La vessatorietà delle clausole tra diritto pubblico e diritto privato

Di Angelo D’Onofrio

Le clausole vessatorie e la disciplina a tutela del consumatore

È cosa nota che l’art. 3 della Costituzione prescrive, nei suoi due commi, l’uguaglianza di tutti i consociati rispetto alla legge (cd. uguaglianza formale) nonché l’eliminazione di qualsiasi condizione ostativa di un’effettiva parità tra tutti (cd. uguaglianza sostanziale) a cui l’ordinamento fattivamente si impegna. In altri termini, per quanto non sia predicabile un’uguaglianza ad ogni costo, è quantomeno auspicabile che si riescano a colmare scompensi di natura sociale, economica o di altro genere al fine di assicurare un pieno sviluppo della personalità dei singoli. Ebbene tra gli ostacoli di ordine economico che, in maniera prepotente, il mercato degli ultimi decenni ha presentato v’è l’asimmetria di mezzi ed informazioni sussistente tra imprenditori e consumatori.
Il tema non è di facile risoluzione perché richiede di determinare il giusto contemperamento tra ragioni d’equità, da una parte, e libertà nelle trattative, dall’altra, chiedendosi se l’autonomia privata sia suscettibile di compressioni ove esercitata in condizioni di squilibrio[1].

Partendo ab ovo, è necessario fare riferimento a due disposizioni che per lungo tempo hanno rappresentato l’unico baluardo avverso gli abusi di posizioni dominanti degli imprenditori a danno dei consumatori: gli artt. 1341 e 1342 c.c. Il legislatore del ’42 era preoccupato dell’utilizzo di condizioni generali di contratto[2], che sovente vengono predisposte nelle contrattazioni di massa, e dai contratti conclusi mediante moduli o formulari (anche detti per adesionem)[3] poiché lasciavano trapelare una forte unilateralità nella determinazione del regolamento contrattuale. A ragion veduta, perciò, si scandirono alcuni accorgimenti consistenti, per l’aderente, nell’obbligo di conoscenza delle clausole contrattuali unilateralmente predisposte con l’ordinaria diligenza, per il disponente, invece, in quello di far approvare per iscritto talune clausole tipizzate.

# # # # #

**COMPITI ASSEGNATI:**
• a. Nel testo sulle clausole vessatorie, quali due articoli del codice civile sono stati per lungo tempo l'unico baluardo contro gli abusi degli imprenditori a danno dei consumatori?
• b. Cita parola per parola le righe delle voci, dalla riga che contiene "name author: (Lour.) Baill." fino alla fine delle voci, entrambi gli estremi inclusi.

# # # # #

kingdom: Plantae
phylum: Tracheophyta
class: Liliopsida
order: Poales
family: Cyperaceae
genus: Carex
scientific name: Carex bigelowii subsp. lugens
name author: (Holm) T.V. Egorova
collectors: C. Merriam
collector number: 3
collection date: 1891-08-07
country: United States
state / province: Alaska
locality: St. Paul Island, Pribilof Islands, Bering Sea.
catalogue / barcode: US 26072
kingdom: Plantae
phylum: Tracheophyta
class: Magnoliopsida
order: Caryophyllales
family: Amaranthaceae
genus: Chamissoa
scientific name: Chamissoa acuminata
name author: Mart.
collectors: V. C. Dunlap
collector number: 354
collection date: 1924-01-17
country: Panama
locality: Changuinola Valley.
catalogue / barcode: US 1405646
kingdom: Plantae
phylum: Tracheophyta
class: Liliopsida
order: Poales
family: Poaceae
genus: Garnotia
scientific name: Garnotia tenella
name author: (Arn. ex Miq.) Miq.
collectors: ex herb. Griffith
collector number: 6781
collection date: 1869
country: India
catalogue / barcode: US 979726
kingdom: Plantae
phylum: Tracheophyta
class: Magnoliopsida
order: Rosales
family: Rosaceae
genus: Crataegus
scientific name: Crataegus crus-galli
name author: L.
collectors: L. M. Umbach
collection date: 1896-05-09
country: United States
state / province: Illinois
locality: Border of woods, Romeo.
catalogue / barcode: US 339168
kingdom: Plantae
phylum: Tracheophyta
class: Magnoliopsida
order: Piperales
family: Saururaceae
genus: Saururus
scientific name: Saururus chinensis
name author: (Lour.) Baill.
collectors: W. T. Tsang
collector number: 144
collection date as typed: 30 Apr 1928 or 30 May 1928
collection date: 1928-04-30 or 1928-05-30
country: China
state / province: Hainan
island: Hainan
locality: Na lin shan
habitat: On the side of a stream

# # # # #

**SOLUZIONI:**
• a. Gli artt. 1341 e 1342 c.c.

• b.
name author: (Lour.) Baill.
collectors: W. T. Tsang
collector number: 144
collection date as typed: 30 Apr 1928 or 30 May 1928
collection date: 1928-04-30 or 1928-05-30
country: China
state / province: Hainan
island: Hainan
locality: Na lin shan
habitat: On the side of a stream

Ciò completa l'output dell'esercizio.